__Given passage__
[cfe-dev] RFC: Clang Automatic Bug Reporting

Wed Jul 21 03:41:13 PDT 2010

On 19 Jul 2010, at 16:44, Daniel Dunbar wrote:

> Hi all,
> 
> It would be great if Clang provided better support for users who want to file
> bugs. We frequently have to go through multiple iterations to get all the data
> we need, and we also sometimes run into cases where it is very hard / impossible
> to reproduce a problem locally. The latter problems tend to show up frequently
> with precompiled headers or supplemental files like header maps, where they
> depend very much on the build system and the layout of source on the users
> system -- such tests can be a real pain to analyze right now.

I have done a fair amount of work on generating and reducing clang bugs. As time goes on, the bugs found are involving more complex code. I think a good system like you describe would be a good idea. The VFS seems like a good idea. I will just say a few words on automatic reduction. The short version is "I wouldn't try it, at least as a first pass", although anonymisation is a good idea.

Automatic reduction can be very expensive. A bug involving boost can often lead to megabytes of pre-processed code, and > 10 second compile times. In this situation, any kind of testcase reduction can bisection can take a day or longer. We should certainly warn users before we start running such a process!

I don't know how much better a clang-based system could do. I would suggest concentrating on anonymizing rather than auto-minimizing test cases, although anonymization would probably involve some degree of reduction. I think the important thing for users is that it is fast, and removes as many details of their code as possible. Rather than worrying about it being particularlysmaller. 

I imagine that quite a lot of progress could be made on anonymisation by a certainly degree of random shuffling, for example randomly swapping < for > or == (allowing for overloaded operators of course), adding and removing constants, changing names. This wouldn't always work, but would be quick, and likely make the code extremely hard to reconstruct.

For reduction I use a cobbled-together bunch of scripts. These are fairly successful, if fairly expensive. One problem with automatic testcase reduction is trying to keep the code valid, if it was originally, is usually a good idea. I do this by using g++, which at least produces an approximation of "valid" ;) 

The main thing I find my code cannot reduce well (as it does not understand C++ is)

(Saved data entries)
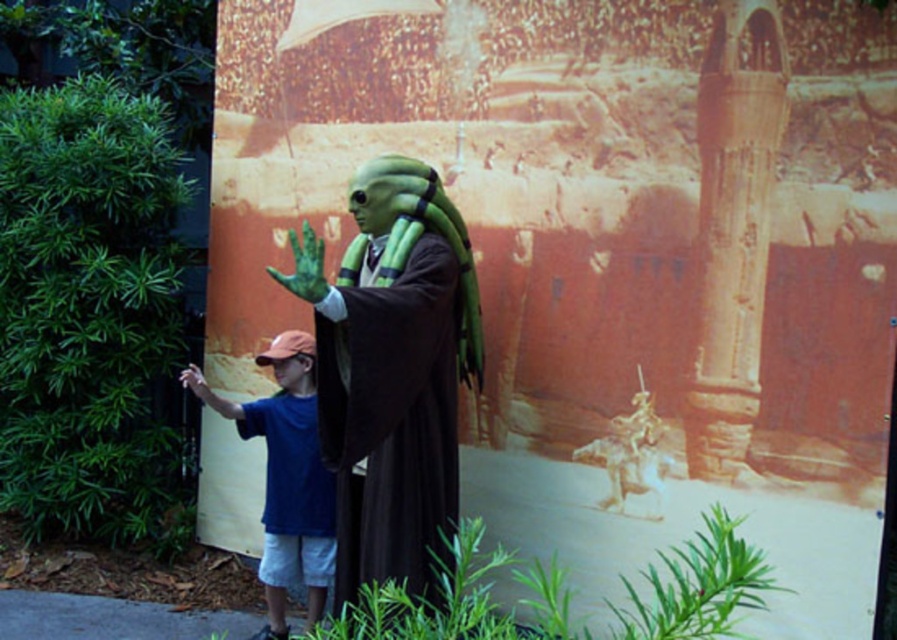
Question: Which of the following is the farthest from the observer?

Choices:
 (A) pyautogui.click(x=292, y=465)
 (B) pyautogui.click(x=340, y=456)
 (C) pyautogui.click(x=312, y=269)
 (D) pyautogui.click(x=203, y=380)

Answer: (D)

Question: Which object appears closest to the camera in this image?

Choices:
 (A) green matte hand at center
 (B) green matte alien at center
 (C) green matte hand at lower left

Answer: (A)

Question: Can you confirm if green matte alien at center is positioned above green matte hand at lower left?

Choices:
 (A) no
 (B) yes

Answer: (A)

Question: Which object is the closest to the blue cotton shirt at left?

Choices:
 (A) green matte hand at lower left
 (B) green matte hand at center

Answer: (A)

Question: Does green matte hand at center appear on the left side of green matte hand at lower left?

Choices:
 (A) yes
 (B) no

Answer: (B)

Question: Can you confirm if blue cotton shirt at left is bigger than green matte hand at center?

Choices:
 (A) no
 (B) yes

Answer: (B)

__Task list__
1 > Print, without any alteration, the stretch of the records from the line containing "Question: Can you confirm if green" through the end of the records.
2 > Proceed with the post on automatic bug reporting and test case reduction for Clang, starting after its final sentence.
The text and the records bear no relation to one another.

__Responses in order__
1 >
Question: Can you confirm if green matte alien at center is positioned above green matte hand at lower left?

Choices:
 (A) no
 (B) yes

Answer: (A)

Question: Which object is the closest to the blue cotton shirt at left?

Choices:
 (A) green matte hand at lower left
 (B) green matte hand at center

Answer: (A)

Question: Does green matte hand at center appear on the left side of green matte hand at lower left?

Choices:
 (A) yes
 (B) no

Answer: (B)

Question: Can you confirm if blue cotton shirt at left is bigger than green matte hand at center?

Choices:
 (A) no
 (B) yes

Answer: (B)

2 >
1) Constructions involving things like enable_if, 
2) Removing parameters to functions and templates which are not used (which can be a big help if those parameters are some very complex type), as they have to be removed at both the definition and call sites at the same time.

This of course ignores one big class of bugs, "wrong result" bugs (as opposed to the compiler misbehaving). Reducing such bugs is extremely difficult. The best I have done is simultaneously running the reduced code through g++ and clang++, and running the resulting executables valgrind (to try to avoid the code happening to produce the correct result while reading from uninitialized memory). Even with this, such reductions usually end up in an incorrect local minima if attempted automatically.

> 
> The following proposal is for new feature work to let Clang automatically
> generate bug reports.
> 
> 
> Goals
> =====
> 
> Frontend / Single-File Focused:
> 
>  The goal of this work is to support generating bug reports for parse failures,
>  crashes, and trivial miscompiles. It is not designed to support generating
>  test cases where a large application is miscompiled, for example. Generally,
>  it is designed to support the case where the user runs a single Clang command
>  on their system, it doesn't work (crashes, produces obviously invalid output,
>  etc.), and they want a Clang developer to be able to reproduce the problem.
> 
> Easy-to-use:
> 
>  We want people to use it, so it has to be simple and it has to work almost all
>  the time.
> 
> Near-perfect Bug Reproduction:
> 
>  We want it to be almost guaranteed that the generated bug report reproduces
>  the problem. It isn't possible to be perfect, but we would like to get very
>  close.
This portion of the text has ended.